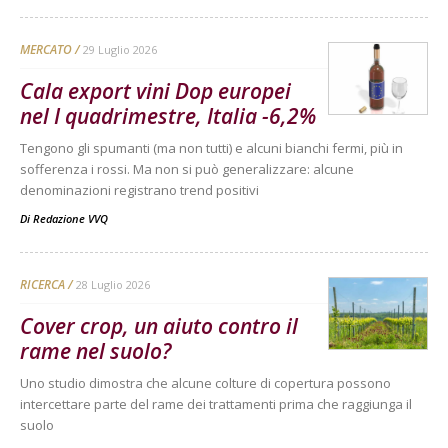
MERCATO
29 Luglio 2026
Cala export vini Dop europei
nel I quadrimestre, Italia -6,2%
Tengono gli spumanti (ma non tutti) e alcuni bianchi fermi, più in
sofferenza i rossi. Ma non si può generalizzare: alcune
denominazioni registrano trend positivi
Di
Redazione VVQ
RICERCA
28 Luglio 2026
Cover crop, un aiuto contro il
rame nel suolo?
Uno studio dimostra che alcune colture di copertura possono
intercettare parte del rame dei trattamenti prima che raggiunga il
suolo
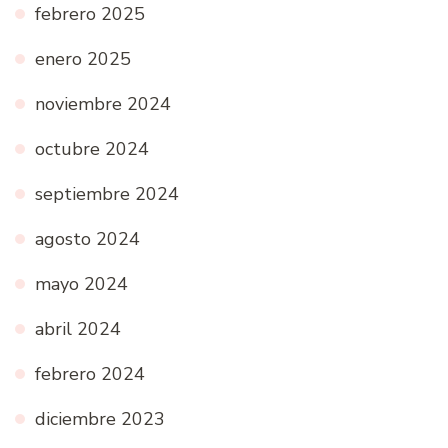
febrero 2025
enero 2025
noviembre 2024
octubre 2024
septiembre 2024
agosto 2024
mayo 2024
abril 2024
febrero 2024
diciembre 2023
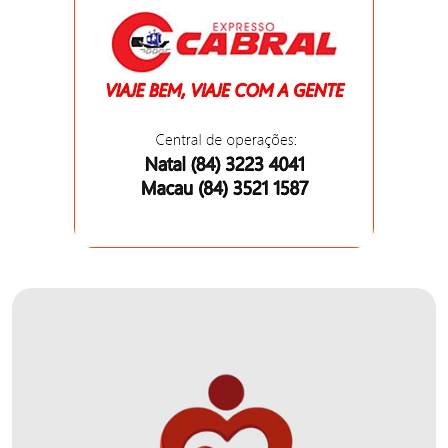
DO
MUNDO
CORO
DE
VIVAS!
CORRIDA
ROSA
CULTURA
CURSINHO
PREPARATÓRIO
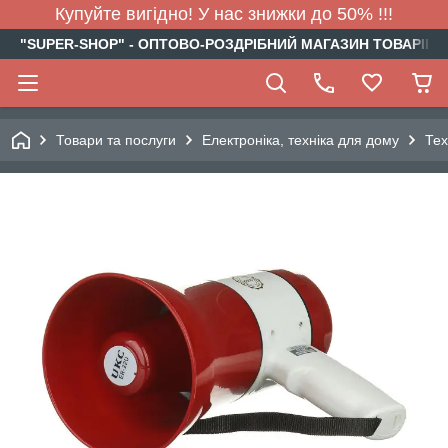
Купуйте вигідно! У нас знижки до 50% !!!
"SUPER-SHOP" - ОПТОВО-РОЗДРІБНИЙ МАГАЗИН ТОВАРІВ Д
Товари та послуги
Електроніка, техніка для дому
Тех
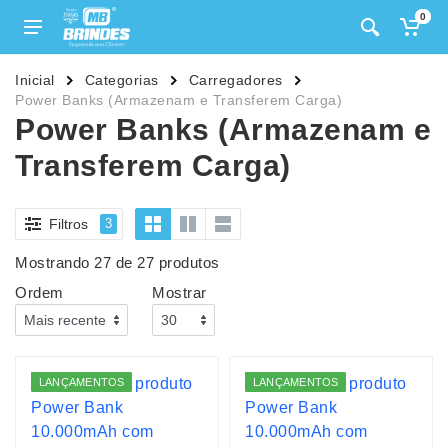
0
Inicial
Categorias
Carregadores
Power Banks (Armazenam e Transferem Carga)
Power Banks (Armazenam e
Transferem Carga)
Filtros
3
Mostrando 27 de 27 produtos
Ordem
Mostrar
LANÇAMENTOS
LANÇAMENTOS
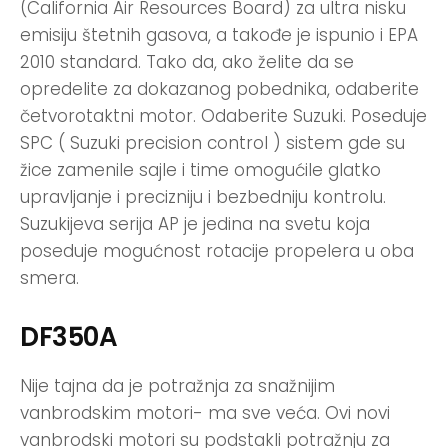
(California Air Resources Board) za ultra nisku
emisiju štetnih gasova, a takođe je ispunio i EPA
2010 standard. Tako da, ako želite da se
opredelite za dokazanog pobednika, odaberite
četvorotaktni motor. Odaberite Suzuki. Poseduje
SPC ( Suzuki precision control ) sistem gde su
žice zamenile sajle i time omogućile glatko
upravljanje i precizniju i bezbedniju kontrolu.
Suzukijeva serija AP je jedina na svetu koja
poseduje mogućnost rotacije propelera u oba
smera.
DF350A
Nije tajna da je potražnja za snažnijim
vanbrodskim motori- ma sve veća. Ovi novi
vanbrodski motori su podstakli potražnju za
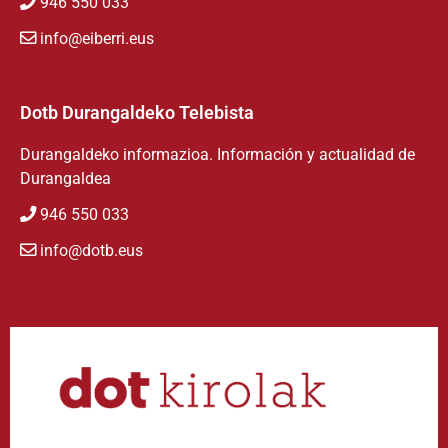
946 550 033
info@eiberri.eus
Dotb Durangaldeko Telebista
Durangaldeko informazioa. Información y actualidad de
Durangaldea
946 550 033
info@dotb.eus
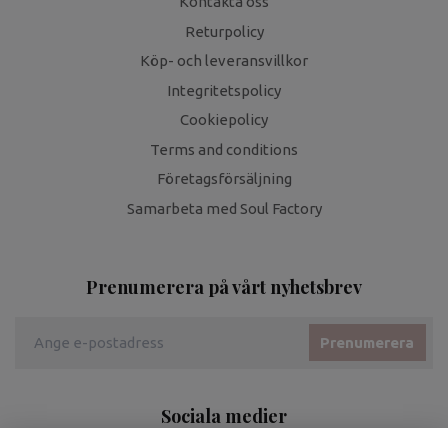
Kontakta oss
Returpolicy
Köp- och leveransvillkor
Integritetspolicy
Cookiepolicy
Terms and conditions
Företagsförsäljning
Samarbeta med Soul Factory
Prenumerera på vårt nyhetsbrev
Prenumerera
Sociala medier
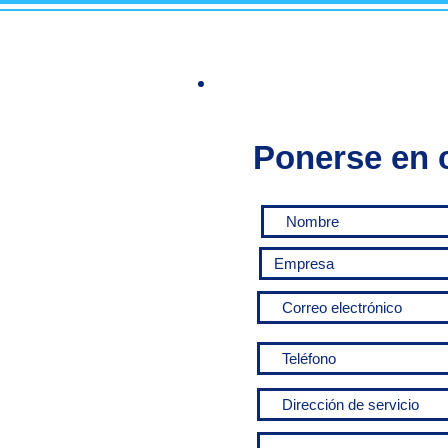
Ponerse en 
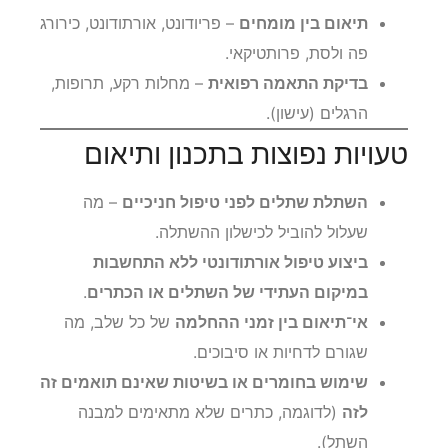
תיאום בין מומחים
– פריודונט, אורתודונט, כירורג
פה ולסת, פרותטיקאי.
בדיקת התאמה רפואית
– מחלות רקע, תרופות,
הרגלים (עישון).
טעויות נפוצות בתכנון ותיאום
השתלת שתלים לפני טיפול חניכיים
– מה
שעלול להוביל לכישלון ההשתלה.
ביצוע טיפול אורתודונטי ללא התחשבות
במיקום העתידי של השתלים או הכתרים
.
אי־תיאום בין זמני ההחלמה
של כל שלב, מה
שגורם לדחיות או סיבוכים.
שימוש בחומרים או בשיטות שאינם תואמים זה
לזה
(לדוגמה, כתרים שלא מתאימים למבנה
השתל).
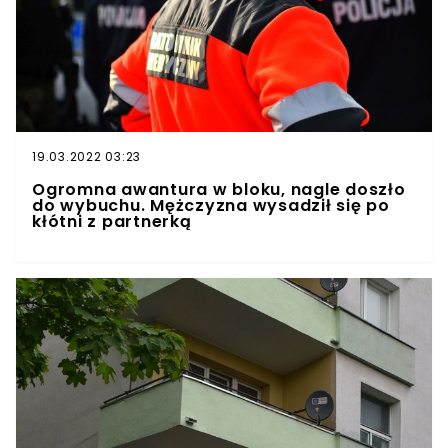
19.03.2022 03:23
Ogromna awantura w bloku, nagle doszło
do wybuchu. Mężczyzna wysadził się po
kłótni z partnerką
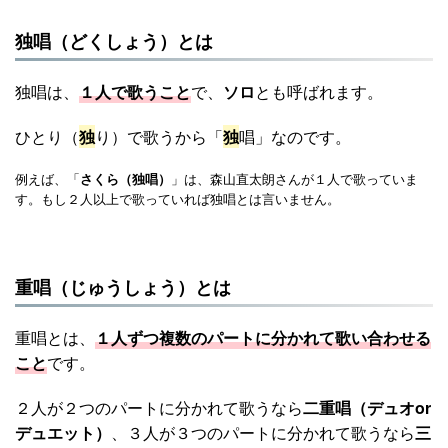
独唱（どくしょう）とは
独唱は、
１人で歌うこと
で、
ソロ
とも呼ばれます。
ひとり（
独
り）で歌うから「
独
唱」なのです。
例えば、「
」は、森山直太朗さんが１人で歌っていま
さくら（独唱）
す。もし２人以上で歌っていれば独唱とは言いません。
重唱（じゅうしょう）とは
重唱とは、
１人ずつ複数のパートに分かれて歌い合わせる
こと
です。
２人が２つのパートに分かれて歌うなら
二重唱（デュオor
デュエット）
、３人が３つのパートに分かれて歌うなら
三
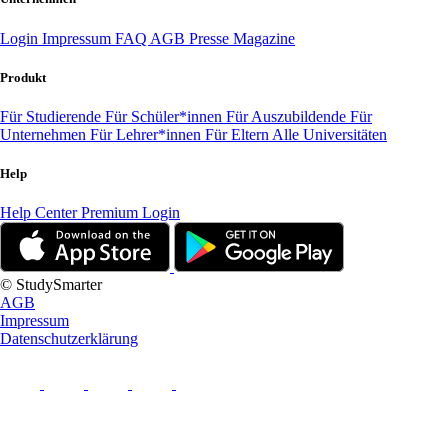
Login
Impressum
FAQ
AGB
Presse
Magazine
Produkt
Für Studierende
Für Schüler*innen
Für Auszubildende
Für
Unternehmen
Für Lehrer*innen
Für Eltern
Alle Universitäten
Help
Help Center
Premium Login
© StudySmarter
AGB
Impressum
Datenschutzerklärung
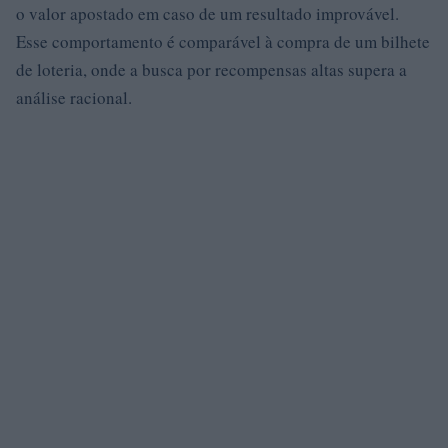
o valor apostado em caso de um resultado improvável.
Esse comportamento é comparável à compra de um bilhete
de loteria, onde a busca por recompensas altas supera a
análise racional.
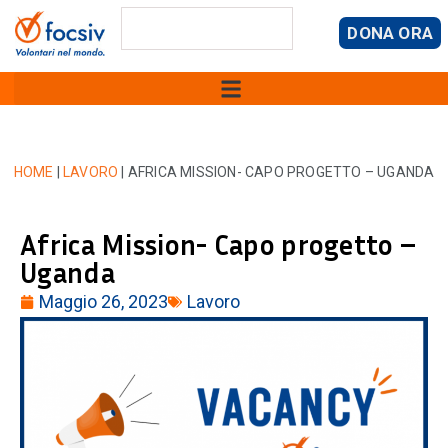
DONA ORA
HOME
|
LAVORO
|
AFRICA MISSION- CAPO PROGETTO – UGANDA
Africa Mission- Capo progetto –
Uganda
Maggio 26, 2023
Lavoro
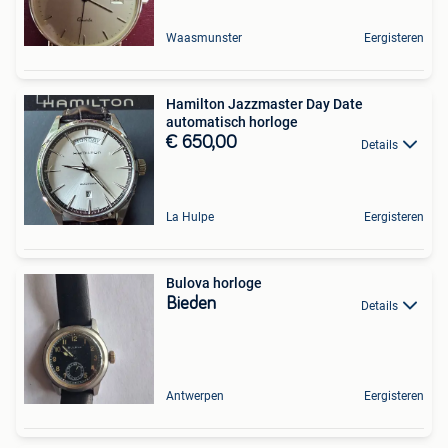
Waasmunster
Eergisteren
Hamilton Jazzmaster Day Date
automatisch horloge
€ 650,00
Details
La Hulpe
Eergisteren
Bulova horloge
Bieden
Details
Antwerpen
Eergisteren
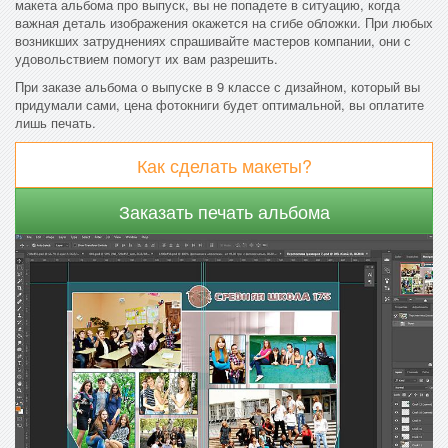
макета альбома про выпуск, вы не попадете в ситуацию, когда
важная деталь изображения окажется на сгибе обложки. При любых
возникших затруднениях спрашивайте мастеров компании, они с
удовольствием помогут их вам разрешить.
При заказе альбома о выпуске в 9 классе с дизайном, который вы
придумали сами, цена фотокниги будет оптимальной, вы оплатите
лишь печать.
Как сделать макеты?
Заказать печать альбома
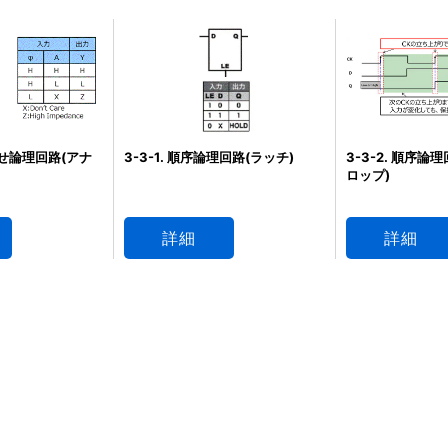
合わせ論理回路(アナ
3-3-1. 順序論理回路(ラッチ)
3-3-2. 順序論
ロップ)
詳細
詳細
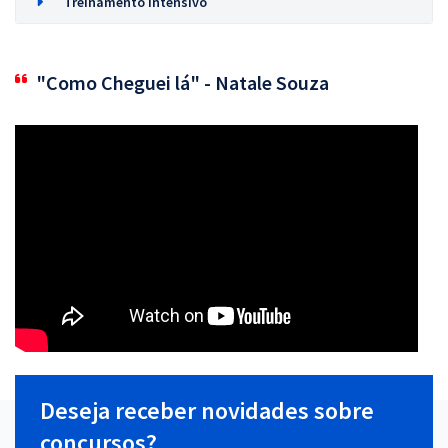
Treinamento Intensivo
"Como Cheguei lá" - Natale Souza
Deseja receber novidades sobre
concursos?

__Required action__: Swap every "Eergisteren" in the records for "Gisteren" and give back all the lines with nothing else changed. Leave the pictures out.

__Task response__:
MERCATO
29 Luglio 2026
Cala export vini Dop europei
nel I quadrimestre, Italia -6,2%
Tengono gli spumanti (ma non tutti) e alcuni bianchi fermi, più in
sofferenza i rossi. Ma non si può generalizzare: alcune
denominazioni registrano trend positivi
Di
Redazione VVQ
RICERCA
28 Luglio 2026
Cover crop, un aiuto contro il
rame nel suolo?
Uno studio dimostra che alcune colture di copertura possono
intercettare parte del rame dei trattamenti prima che raggiunga il
suolo
febrero 2025
enero 2025
noviembre 2024
octubre 2024
septiembre 2024
agosto 2024
mayo 2024
abril 2024
febrero 2024
diciembre 2023
DO
MUNDO
CORO
DE
VIVAS!
CORRIDA
ROSA
CULTURA
CURSINHO
PREPARATÓRIO
Купуйте вигідно! У нас знижки до 50% !!!
"SUPER-SHOP" - ОПТОВО-РОЗДРІБНИЙ МАГАЗИН ТОВАРІВ Д
Товари та послуги
Електроніка, техніка для дому
Тех
0
Inicial
Categorias
Carregadores
Power Banks (Armazenam e Transferem Carga)
Power Banks (Armazenam e
Transferem Carga)
Filtros
3
Mostrando 27 de 27 produtos
Ordem
Mostrar
LANÇAMENTOS
LANÇAMENTOS
(California Air Resources Board) za ultra nisku
emisiju štetnih gasova, a takođe je ispunio i EPA
2010 standard. Tako da, ako želite da se
opredelite za dokazanog pobednika, odaberite
četvorotaktni motor. Odaberite Suzuki. Poseduje
SPC ( Suzuki precision control ) sistem gde su
žice zamenile sajle i time omogućile glatko
upravljanje i precizniju i bezbedniju kontrolu.
Suzukijeva serija AP je jedina na svetu koja
poseduje mogućnost rotacije propelera u oba
smera.
DF350A
Nije tajna da je potražnja za snažnijim
vanbrodskim motori- ma sve veća. Ovi novi
vanbrodski motori su podstakli potražnju za
946 550 033
info@eiberri.eus
Dotb Durangaldeko Telebista
Durangaldeko informazioa. Información y actualidad de
Durangaldea
946 550 033
info@dotb.eus
Kontakta oss
Returpolicy
Köp- och leveransvillkor
Integritetspolicy
Cookiepolicy
Terms and conditions
Företagsförsäljning
Samarbeta med Soul Factory
Prenumerera på vårt nyhetsbrev
Prenumerera
Sociala medier
Ponerse en 
תיאום בין מומחים
– פריודונט, אורתודונט, כירורג
פה ולסת, פרותטיקאי.
בדיקת התאמה רפואית
– מחלות רקע, תרופות,
הרגלים (עישון).
טעויות נפוצות בתכנון ותיאום
השתלת שתלים לפני טיפול חניכיים
– מה
שעלול להוביל לכישלון ההשתלה.
ביצוע טיפול אורתודונטי ללא התחשבות
במיקום העתידי של השתלים או הכתרים
.
אי־תיאום בין זמני ההחלמה
של כל שלב, מה
שגורם לדחיות או סיבוכים.
שימוש בחומרים או בשיטות שאינם תואמים זה
לזה
(לדוגמה, כתרים שלא מתאימים למבנה
השתל).
19.03.2022 03:23
Ogromna awantura w bloku, nagle doszło
do wybuchu. Mężczyzna wysadził się po
kłótni z partnerką
独唱（どくしょう）とは
独唱は、
１人で歌うこと
で、
ソロ
とも呼ばれます。
ひとり（
独
り）で歌うから「
独
唱」なのです。
例えば、「
」は、森山直太朗さんが１人で歌っていま
さくら（独唱）
す。もし２人以上で歌っていれば独唱とは言いません。
重唱（じゅうしょう）とは
重唱とは、
１人ずつ複数のパートに分かれて歌い合わせる
こと
です。
２人が２つのパートに分かれて歌うなら
二重唱（デュオor
デュエット）
、３人が３つのパートに分かれて歌うなら
三
Login
Impressum
FAQ
AGB
Presse
Magazine
Produkt
Für Studierende
Für Schüler*innen
Für Auszubildende
Für
Unternehmen
Für Lehrer*innen
Für Eltern
Alle Universitäten
Help
Help Center
Premium Login
© StudySmarter
AGB
Impressum
Datenschutzerklärung
o valor apostado em caso de um resultado improvável.
Esse comportamento é comparável à compra de um bilhete
de loteria, onde a busca por recompensas altas supera a
análise racional.
DONA ORA
HOME
|
LAVORO
|
AFRICA MISSION- CAPO PROGETTO – UGANDA
Africa Mission- Capo progetto –
Uganda
Maggio 26, 2023
Lavoro
Waasmunster
Gisteren
Hamilton Jazzmaster Day Date
automatisch horloge
€ 650,00
Details
La Hulpe
Gisteren
Bulova horloge
Bieden
Details
Antwerpen
Gisteren
макета альбома про выпуск, вы не попадете в ситуацию, когда
важная деталь изображения окажется на сгибе обложки. При любых
возникших затруднениях спрашивайте мастеров компании, они с
удовольствием помогут их вам разрешить.
При заказе альбома о выпуске в 9 классе с дизайном, который вы
придумали сами, цена фотокниги будет оптимальной, вы оплатите
лишь печать.
Как сделать макеты?
Заказать печать альбома
合わせ論理回路(アナ
3-3-1. 順序論理回路(ラッチ)
3-3-2. 順序論
ロップ)
詳細
詳細
Treinamento Intensivo
"Como Cheguei lá" - Natale Souza
Deseja receber novidades sobre
concursos?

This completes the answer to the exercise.